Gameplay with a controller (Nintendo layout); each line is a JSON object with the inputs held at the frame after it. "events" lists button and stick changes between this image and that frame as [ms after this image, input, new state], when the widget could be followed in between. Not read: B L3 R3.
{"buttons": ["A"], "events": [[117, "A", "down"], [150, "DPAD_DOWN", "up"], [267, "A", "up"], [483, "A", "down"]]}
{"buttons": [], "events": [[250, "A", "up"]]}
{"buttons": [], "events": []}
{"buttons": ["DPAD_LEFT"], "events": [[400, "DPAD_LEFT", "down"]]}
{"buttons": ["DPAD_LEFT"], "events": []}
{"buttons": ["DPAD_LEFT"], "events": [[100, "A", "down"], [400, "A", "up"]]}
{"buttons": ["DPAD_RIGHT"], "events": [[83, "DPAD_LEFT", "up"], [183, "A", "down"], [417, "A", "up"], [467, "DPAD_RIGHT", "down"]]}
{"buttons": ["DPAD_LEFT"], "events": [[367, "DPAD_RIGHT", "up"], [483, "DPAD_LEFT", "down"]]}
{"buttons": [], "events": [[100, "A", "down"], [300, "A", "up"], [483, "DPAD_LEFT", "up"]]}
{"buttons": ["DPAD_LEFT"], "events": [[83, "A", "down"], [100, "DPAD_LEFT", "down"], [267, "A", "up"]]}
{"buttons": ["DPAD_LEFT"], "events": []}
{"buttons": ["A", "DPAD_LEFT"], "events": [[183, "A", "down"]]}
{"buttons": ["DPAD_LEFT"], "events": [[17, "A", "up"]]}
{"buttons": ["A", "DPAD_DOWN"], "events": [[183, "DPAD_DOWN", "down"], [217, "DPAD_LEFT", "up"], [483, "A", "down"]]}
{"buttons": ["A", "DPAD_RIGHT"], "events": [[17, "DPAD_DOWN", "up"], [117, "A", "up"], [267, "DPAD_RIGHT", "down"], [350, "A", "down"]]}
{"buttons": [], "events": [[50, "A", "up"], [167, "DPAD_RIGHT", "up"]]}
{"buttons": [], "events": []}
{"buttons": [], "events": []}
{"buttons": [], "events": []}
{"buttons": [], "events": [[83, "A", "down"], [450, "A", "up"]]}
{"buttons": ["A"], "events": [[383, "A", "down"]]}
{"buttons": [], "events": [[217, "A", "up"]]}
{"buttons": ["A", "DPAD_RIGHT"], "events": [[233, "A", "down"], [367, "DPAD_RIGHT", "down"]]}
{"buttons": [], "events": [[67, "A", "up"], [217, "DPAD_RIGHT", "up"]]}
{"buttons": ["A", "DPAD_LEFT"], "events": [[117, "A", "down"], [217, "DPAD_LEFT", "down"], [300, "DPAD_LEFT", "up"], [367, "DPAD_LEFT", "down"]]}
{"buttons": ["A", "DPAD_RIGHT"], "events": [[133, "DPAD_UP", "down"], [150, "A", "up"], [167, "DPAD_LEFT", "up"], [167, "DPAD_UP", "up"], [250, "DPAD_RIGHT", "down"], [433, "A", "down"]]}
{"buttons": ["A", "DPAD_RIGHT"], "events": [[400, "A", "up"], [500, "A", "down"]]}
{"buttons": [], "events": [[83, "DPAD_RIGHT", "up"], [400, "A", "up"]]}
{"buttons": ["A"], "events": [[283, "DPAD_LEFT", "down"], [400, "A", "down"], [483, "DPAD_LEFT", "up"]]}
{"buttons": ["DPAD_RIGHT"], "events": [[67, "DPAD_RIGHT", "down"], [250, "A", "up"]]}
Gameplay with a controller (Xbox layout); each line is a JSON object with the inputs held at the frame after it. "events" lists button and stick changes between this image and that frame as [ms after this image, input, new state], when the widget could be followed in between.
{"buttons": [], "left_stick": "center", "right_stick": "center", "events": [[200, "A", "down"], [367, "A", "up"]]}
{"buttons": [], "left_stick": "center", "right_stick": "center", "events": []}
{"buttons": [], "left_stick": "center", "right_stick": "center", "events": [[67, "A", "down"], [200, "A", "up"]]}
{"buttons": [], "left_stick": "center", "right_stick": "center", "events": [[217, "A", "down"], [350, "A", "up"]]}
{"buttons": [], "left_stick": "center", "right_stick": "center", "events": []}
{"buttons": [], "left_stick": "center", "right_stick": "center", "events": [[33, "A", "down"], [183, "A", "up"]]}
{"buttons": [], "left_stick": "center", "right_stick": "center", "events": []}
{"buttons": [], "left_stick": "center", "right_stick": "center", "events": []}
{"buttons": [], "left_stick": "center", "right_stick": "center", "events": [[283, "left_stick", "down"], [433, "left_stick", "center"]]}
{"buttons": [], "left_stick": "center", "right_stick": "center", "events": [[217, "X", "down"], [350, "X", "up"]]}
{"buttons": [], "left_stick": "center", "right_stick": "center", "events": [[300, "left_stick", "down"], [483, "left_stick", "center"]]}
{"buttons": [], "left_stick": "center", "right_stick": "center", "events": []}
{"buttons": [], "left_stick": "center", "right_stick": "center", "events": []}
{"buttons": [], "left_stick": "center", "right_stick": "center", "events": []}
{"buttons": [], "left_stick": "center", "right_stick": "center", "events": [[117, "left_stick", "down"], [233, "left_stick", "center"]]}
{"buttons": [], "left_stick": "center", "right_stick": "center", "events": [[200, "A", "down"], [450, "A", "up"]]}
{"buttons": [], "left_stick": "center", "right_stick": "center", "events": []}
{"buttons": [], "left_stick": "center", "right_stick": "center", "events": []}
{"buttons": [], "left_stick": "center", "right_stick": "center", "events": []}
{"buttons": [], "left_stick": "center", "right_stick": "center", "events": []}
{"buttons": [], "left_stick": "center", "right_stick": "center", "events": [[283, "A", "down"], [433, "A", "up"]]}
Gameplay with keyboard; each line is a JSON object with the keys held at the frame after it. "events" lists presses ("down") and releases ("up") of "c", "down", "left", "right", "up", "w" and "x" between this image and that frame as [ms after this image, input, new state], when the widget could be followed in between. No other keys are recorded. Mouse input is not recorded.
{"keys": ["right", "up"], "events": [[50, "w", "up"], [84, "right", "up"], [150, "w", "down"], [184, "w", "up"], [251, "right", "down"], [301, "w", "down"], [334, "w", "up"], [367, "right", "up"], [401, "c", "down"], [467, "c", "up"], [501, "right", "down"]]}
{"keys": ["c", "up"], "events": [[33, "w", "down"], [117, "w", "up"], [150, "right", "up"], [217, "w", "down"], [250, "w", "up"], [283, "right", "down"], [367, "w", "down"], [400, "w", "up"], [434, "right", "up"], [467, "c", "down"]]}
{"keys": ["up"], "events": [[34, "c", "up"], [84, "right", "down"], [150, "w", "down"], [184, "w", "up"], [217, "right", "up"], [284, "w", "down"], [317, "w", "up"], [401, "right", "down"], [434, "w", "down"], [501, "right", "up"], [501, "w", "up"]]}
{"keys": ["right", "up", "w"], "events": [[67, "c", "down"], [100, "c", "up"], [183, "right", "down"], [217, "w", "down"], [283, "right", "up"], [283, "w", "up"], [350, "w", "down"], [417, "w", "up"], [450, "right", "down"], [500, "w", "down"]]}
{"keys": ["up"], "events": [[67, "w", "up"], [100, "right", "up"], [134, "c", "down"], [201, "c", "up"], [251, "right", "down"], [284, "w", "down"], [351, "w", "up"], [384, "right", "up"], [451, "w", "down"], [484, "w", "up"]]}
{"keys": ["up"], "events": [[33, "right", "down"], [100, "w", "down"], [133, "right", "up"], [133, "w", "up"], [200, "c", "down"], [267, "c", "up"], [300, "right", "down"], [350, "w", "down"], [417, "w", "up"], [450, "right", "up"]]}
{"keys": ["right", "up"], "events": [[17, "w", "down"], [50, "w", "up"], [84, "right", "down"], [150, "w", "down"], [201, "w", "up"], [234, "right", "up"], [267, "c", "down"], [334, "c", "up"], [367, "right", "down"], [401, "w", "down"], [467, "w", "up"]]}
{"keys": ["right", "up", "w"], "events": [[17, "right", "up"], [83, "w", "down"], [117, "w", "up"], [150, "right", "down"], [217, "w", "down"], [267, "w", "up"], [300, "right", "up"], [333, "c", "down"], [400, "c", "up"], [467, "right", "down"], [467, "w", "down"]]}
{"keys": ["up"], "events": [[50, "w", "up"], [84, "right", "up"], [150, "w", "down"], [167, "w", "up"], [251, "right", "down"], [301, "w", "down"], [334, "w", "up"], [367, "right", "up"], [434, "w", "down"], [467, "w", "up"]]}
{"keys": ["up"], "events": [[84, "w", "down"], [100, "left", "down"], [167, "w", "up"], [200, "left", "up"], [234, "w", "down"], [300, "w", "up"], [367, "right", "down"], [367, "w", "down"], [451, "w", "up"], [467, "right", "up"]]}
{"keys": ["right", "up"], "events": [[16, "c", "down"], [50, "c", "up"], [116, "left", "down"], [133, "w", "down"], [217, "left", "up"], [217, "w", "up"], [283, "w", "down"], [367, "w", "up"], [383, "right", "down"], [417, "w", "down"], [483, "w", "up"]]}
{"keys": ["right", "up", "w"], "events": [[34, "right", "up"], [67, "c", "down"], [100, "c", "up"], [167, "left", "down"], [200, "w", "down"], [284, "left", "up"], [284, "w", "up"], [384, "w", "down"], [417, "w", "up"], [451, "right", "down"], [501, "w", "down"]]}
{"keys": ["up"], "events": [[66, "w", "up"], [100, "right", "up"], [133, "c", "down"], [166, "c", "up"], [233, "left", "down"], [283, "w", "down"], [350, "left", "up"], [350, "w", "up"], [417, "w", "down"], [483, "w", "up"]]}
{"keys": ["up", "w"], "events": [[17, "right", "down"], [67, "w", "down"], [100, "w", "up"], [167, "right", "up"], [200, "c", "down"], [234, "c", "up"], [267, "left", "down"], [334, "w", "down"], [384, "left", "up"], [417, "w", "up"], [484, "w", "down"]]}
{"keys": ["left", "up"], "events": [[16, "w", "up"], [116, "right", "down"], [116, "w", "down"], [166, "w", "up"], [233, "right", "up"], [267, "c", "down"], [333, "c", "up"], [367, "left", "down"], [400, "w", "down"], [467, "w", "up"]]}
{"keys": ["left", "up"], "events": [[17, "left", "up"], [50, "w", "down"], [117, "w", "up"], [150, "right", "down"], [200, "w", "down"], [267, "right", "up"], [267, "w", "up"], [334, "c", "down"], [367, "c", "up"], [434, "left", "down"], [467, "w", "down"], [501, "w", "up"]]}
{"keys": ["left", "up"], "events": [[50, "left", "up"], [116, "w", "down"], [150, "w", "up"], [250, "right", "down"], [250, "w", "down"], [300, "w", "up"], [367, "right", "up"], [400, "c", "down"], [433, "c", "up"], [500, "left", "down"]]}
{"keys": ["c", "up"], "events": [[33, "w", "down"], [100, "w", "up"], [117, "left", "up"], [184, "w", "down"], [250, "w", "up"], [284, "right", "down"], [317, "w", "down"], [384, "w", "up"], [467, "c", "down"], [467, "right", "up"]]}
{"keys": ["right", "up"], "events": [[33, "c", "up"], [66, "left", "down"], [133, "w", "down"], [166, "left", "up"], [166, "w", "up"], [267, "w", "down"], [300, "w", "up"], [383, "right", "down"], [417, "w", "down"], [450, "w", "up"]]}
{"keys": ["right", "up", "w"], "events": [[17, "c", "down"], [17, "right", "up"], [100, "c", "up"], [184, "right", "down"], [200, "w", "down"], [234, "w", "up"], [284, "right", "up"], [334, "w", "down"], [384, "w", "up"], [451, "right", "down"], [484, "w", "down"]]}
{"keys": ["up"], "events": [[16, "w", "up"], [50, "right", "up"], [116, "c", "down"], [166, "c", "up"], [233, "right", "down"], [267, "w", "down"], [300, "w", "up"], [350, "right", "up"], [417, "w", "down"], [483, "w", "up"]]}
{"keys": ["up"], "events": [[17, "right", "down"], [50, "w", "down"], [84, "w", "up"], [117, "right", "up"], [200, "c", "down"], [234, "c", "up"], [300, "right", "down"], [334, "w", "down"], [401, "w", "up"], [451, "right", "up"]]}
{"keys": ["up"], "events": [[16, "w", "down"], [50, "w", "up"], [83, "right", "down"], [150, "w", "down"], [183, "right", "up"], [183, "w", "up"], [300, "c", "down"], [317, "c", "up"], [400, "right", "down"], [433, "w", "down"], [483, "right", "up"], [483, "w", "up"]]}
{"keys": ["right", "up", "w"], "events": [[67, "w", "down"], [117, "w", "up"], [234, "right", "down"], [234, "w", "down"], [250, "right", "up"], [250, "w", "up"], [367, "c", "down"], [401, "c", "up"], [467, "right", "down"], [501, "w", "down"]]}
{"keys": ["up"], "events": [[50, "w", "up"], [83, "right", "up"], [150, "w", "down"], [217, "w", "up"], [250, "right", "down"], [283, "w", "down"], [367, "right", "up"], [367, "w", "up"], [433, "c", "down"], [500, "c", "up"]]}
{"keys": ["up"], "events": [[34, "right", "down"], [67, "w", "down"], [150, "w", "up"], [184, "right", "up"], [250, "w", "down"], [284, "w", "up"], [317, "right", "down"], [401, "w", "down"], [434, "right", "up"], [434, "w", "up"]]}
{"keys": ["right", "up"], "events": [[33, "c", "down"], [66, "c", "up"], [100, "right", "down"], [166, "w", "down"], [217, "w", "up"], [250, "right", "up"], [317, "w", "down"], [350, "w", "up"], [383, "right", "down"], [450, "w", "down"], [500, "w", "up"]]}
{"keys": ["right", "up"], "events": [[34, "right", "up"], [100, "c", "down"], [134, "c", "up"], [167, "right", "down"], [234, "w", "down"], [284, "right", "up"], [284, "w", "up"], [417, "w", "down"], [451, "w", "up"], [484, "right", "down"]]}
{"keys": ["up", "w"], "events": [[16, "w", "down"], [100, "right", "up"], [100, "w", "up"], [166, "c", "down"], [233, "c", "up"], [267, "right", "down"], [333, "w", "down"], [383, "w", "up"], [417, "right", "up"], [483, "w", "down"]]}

————————

Prompt:
Return a copy of every line in the records that includes the string "Gameplay".

Answer space:
Gameplay with a controller (Nintendo layout); each line is a JSON object with the inputs held at the frame after it. "events" lists button and stick changes between this image and that frame as [ms after this image, input, new state], when the widget could be followed in between. Not read: B L3 R3.
Gameplay with a controller (Xbox layout); each line is a JSON object with the inputs held at the frame after it. "events" lists button and stick changes between this image and that frame as [ms after this image, input, new state], when the widget could be followed in between.
Gameplay with keyboard; each line is a JSON object with the keys held at the frame after it. "events" lists presses ("down") and releases ("up") of "c", "down", "left", "right", "up", "w" and "x" between this image and that frame as [ms after this image, input, new state], when the widget could be followed in between. No other keys are recorded. Mouse input is not recorded.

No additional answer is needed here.